Other cases have been settled in or outside of court, costing the diocese about $31 million, a figure that has inched up slightly from last fall due to some recent settlement negotiations, Vasa said. About $13 million of that has been covered through insurance, he said.

Vasa said he produced the list of accused clergy, as well as a series of articles published in the North Coast Catholic on Saturday, “as a sign of the church's seriousness in regard to the sexual abuse of children in our society and especially in our church.”

“The release of names is made primarily for the sake of the victims - those who have come forward and those who have not yet found their voice,” he said. “I pray that those who continue to dwell in the shadows and who perhaps feel that no one will believe them will see in this moment the desire of the church to reach out to them to say to them, ‘We hear you, we believe you, and we want to help you.' ”

Vasa also said that new allegations are expected and would be released as determined by law enforcement and the Diocesan Review Board.

A Northern California representative for the Survivors Network of those Abused by Priests, or SNAP, praised Vasa for his thoroughness in assembling the list, particularly in comparison to one released by the Diocese of Monterey earlier this month, which omitted clergy accused of abuse outside the diocese.

“It is apparent that the Diocese understands that if a priest was accused of sex abuse in another Diocese, even though he was not accused in Santa Rosa facilities, there is a strong potential that the cleric may have abused in Santa Rosa facilities, as well,” North California Leader Joey Piscitelli said in a news release. “Releasing the names of these accused priests ... also may inspire victims who see the names of these priests to come forward, and potentially make a claim of abuse, and/or process healing, as they may feel empowered.”

But others, including the victim of a priest who served in Santa Rosa and San Francisco, have said the disclosures failed to come clean on the church's efforts to protect offending priests and prevent accusers from getting justice.

“From our perspective, there has to be some transparency and accountability for those who are actually in charge,” said Michael Reck, an attorney with Jeff Anderson and Associates, a law firm specializing in clergy abuse cases that is representing a Southern California man who has sued all the Catholic dioceses in California. “There has to be full disclosures, because anything less than a full disclosure is truly just a half truth.”

The list of 39 clergy apparently once included former bishop, G. Patrick Ziemann, who fell from grace in 1999 after admitting a two-year relationship with another priest who claimed he had been coerced.
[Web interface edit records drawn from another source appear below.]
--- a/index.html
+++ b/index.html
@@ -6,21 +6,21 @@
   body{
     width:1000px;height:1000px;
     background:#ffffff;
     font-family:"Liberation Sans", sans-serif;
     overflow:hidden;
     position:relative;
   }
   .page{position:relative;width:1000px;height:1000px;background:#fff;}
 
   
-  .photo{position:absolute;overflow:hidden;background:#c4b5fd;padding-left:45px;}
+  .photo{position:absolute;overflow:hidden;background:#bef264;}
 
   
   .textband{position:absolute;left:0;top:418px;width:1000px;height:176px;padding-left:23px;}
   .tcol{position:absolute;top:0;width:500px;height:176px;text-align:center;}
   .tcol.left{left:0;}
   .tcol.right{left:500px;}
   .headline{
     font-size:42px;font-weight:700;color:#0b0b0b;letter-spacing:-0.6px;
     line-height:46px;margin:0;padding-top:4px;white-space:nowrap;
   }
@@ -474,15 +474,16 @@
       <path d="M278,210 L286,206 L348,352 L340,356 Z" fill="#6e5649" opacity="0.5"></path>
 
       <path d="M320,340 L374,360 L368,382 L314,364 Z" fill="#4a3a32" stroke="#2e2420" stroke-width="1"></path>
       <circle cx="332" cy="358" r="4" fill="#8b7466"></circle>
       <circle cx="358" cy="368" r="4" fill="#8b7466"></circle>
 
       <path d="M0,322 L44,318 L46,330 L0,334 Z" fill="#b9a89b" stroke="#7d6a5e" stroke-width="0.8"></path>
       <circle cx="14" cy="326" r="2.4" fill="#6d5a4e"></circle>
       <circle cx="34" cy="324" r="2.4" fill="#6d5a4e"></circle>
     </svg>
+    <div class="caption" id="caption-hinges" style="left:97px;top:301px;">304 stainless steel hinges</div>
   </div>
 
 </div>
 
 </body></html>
Ziemann also had been accused of molesting three boys while he was serving in the Los Angeles Diocese, but his name was removed from the list by request of the papal nuncio, as he was directly under the authority of the pope, the Santa Rosa Diocese said. Similarly, former St. Paul-Minneapolis Archbishop John Clayton Nienstedt, who served two years with the Napa Institute, resigning last year, was removed from the list, as well. His case remains under papal review.
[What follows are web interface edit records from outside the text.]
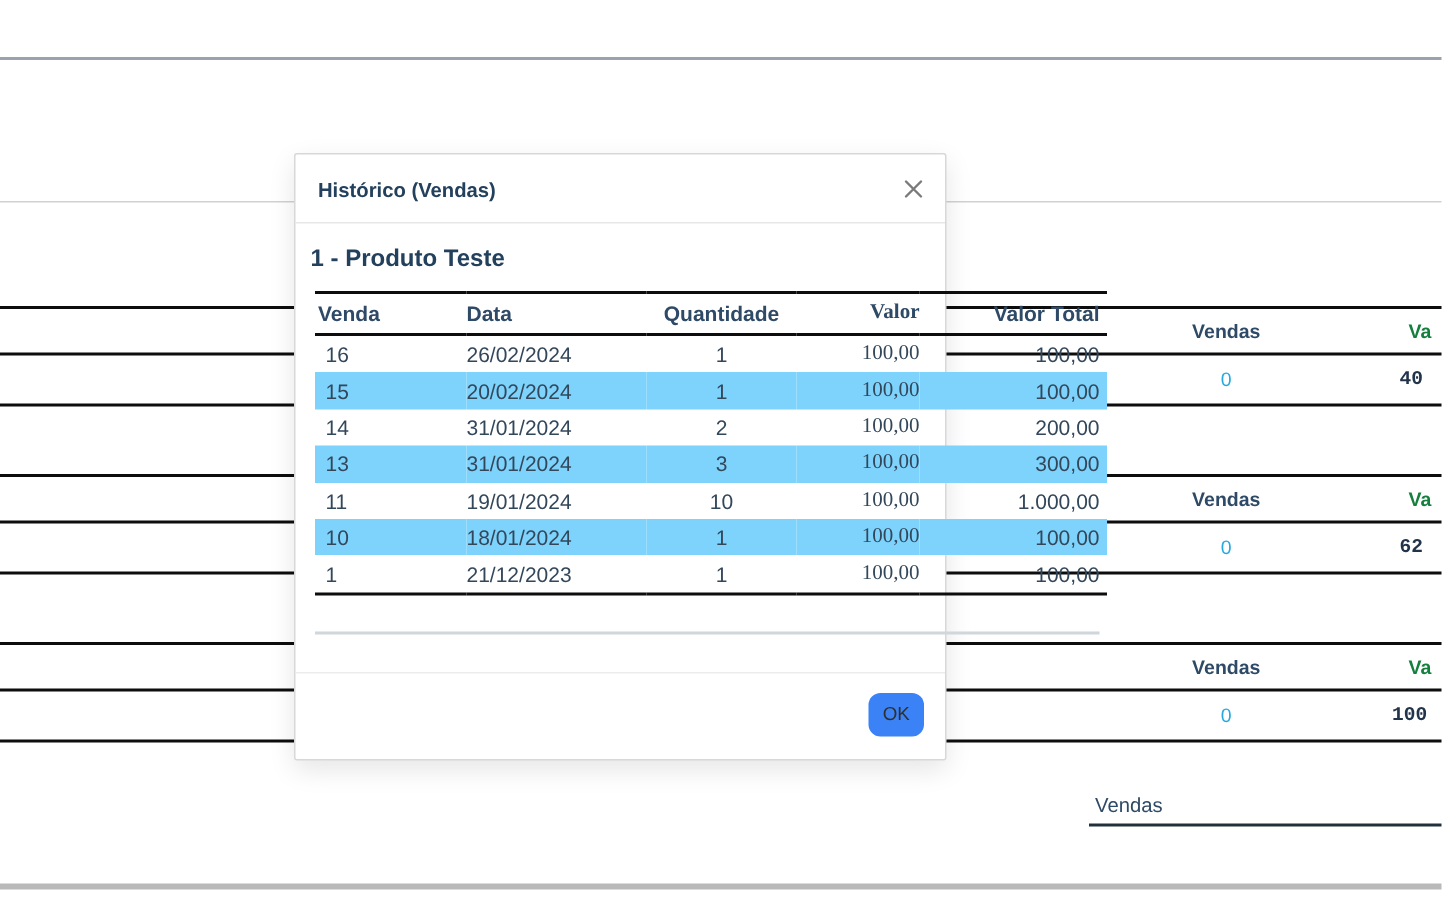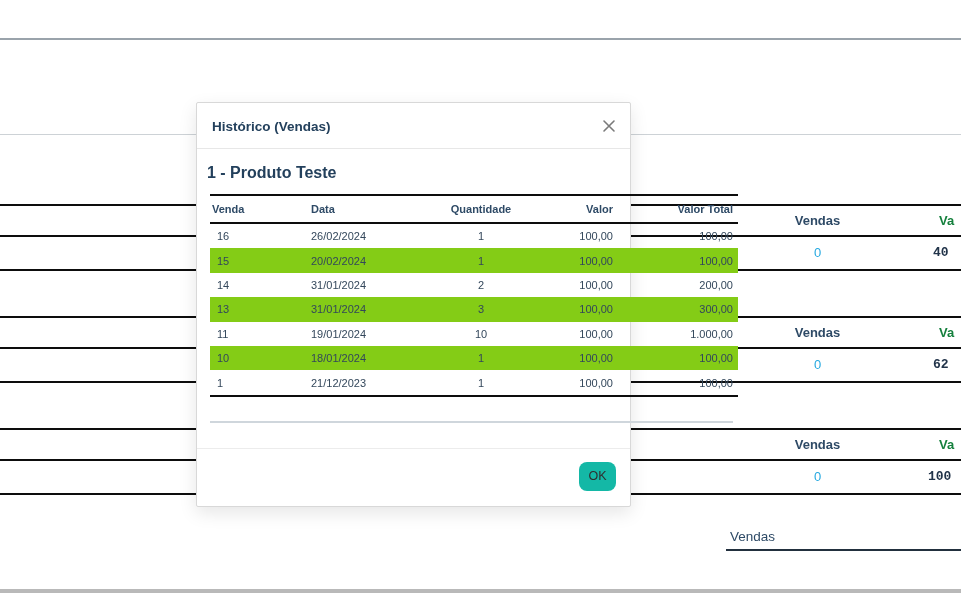--- a/index.html
+++ b/index.html
@@ -44,42 +44,42 @@
   }
   .m-title{position:absolute;left:15px;top:16px;font-size:13.5px;font-weight:bold;
     color:#23405c;line-height:16px;white-space:nowrap;}
   .m-close{position:absolute;right:11px;top:13px;width:20px;height:20px;
     display:flex;align-items:center;justify-content:center;cursor:pointer;background:none;border:none;padding:0;}
   .m-div1{position:absolute;top:45px;left:0;width:100%;height:1px;background:#e7e7e7;}
   .m-subtitle{position:absolute;left:10px;top:61px;font-size:16px;font-weight:bold;
     color:#23405c;line-height:18px;white-space:nowrap;}
 
   .m-table{position:absolute;left:13px;top:91px;width:528px;
-    border-collapse:collapse;table-layout:fixed;font-size:11px;color:#33475b;}
+    border-collapse:collapse;table-layout:fixed;font-size:14px;color:#33475b;}
   .m-table col.w0{width:101px;} .m-table col.w1{width:120px;}
   .m-table col.w2{width:100px;} .m-table col.w3{width:82px;}
   .m-table col.w4{width:125px;}
   .m-table th{
     border-top:2px solid #0d0d0d;border-bottom:2px solid #0d0d0d;
     height:26px;font-weight:bold;color:#2e4a66;padding:0;white-space:nowrap;}
   .m-table td{height:24.4px;padding:0;white-space:nowrap;}
   .m-table tbody tr:last-child td{border-bottom:2px solid #0d0d0d;}
-  .m-table tbody tr.stripe{background:#84cc16;}
+  .m-table tbody tr.stripe{background:#7dd3fc;}
   .m-table .c0{text-align:left;}
   .m-table th.c0{padding-left:2px;}
   .m-table td.c0{padding-left:7px;}
   .m-table .c1{text-align:left;}
   .m-table .c2{text-align:center;}
-  .m-table .c3{text-align:right;}
+  .m-table .c3{text-align:right;font-family:Liberation Serif, serif;}
   .m-table .c4{text-align:right;padding-right:5px;}
 
   .m-lightline{position:absolute;top:318px;left:13px;width:523px;height:2px;background:#cfd6dc;}
   .m-div2{position:absolute;top:345px;left:0;width:100%;height:1px;background:#ececec;}
   .ok-btn{position:absolute;right:14px;bottom:15px;width:37px;height:29px;
-    background:#14b8a6;border:none;border-radius:8px;font-family:"Liberation Sans",sans-serif;
+    background:#3b82f6;border:none;border-radius:8px;font-family:"Liberation Sans",sans-serif;
     font-size:12.5px;color:#2f2f2f;cursor:pointer;line-height:29px;text-align:center;padding:0;}
 </style>
 </head>
 <body>
 
 <div class="abs top-rule"></div>
 <div class="abs sub-rule"></div>
 
 <div class="abs bg-section s1">
   <div class="bg-header">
Six other men whose cases were reviewed by Vasa were not identified on the list, including three who were investigated by law enforcement agencies and the allegations not substantiated, he said. One of the involved persons remains in ministry. A fourth case involves cases that do not suggest abuse. All six of the cases are known to members of the Diocesan Review Board, established in 2002, and four of the names are known to the Sonoma County District Attorney. The other two were investigated by law enforcement, Vasa said.

Vasa said he wanted to help bring healing, restore confidence and correct misapprehensions left, for instance, by the release last summer of a devastating grand jury report about the Catholic church in Pennsylvania. The report cited evidence involving the abuse of more than 1,000 children by 300 priests.

The public may have the misperception that those priests are still in active ministry, when they are not, he said. Like in Santa Rosa, they are retired, dead, or defrocked.

“There is no hiding of them,” he said, pointing to new programs established over the last 16 years to protect children and screen for abusive priests.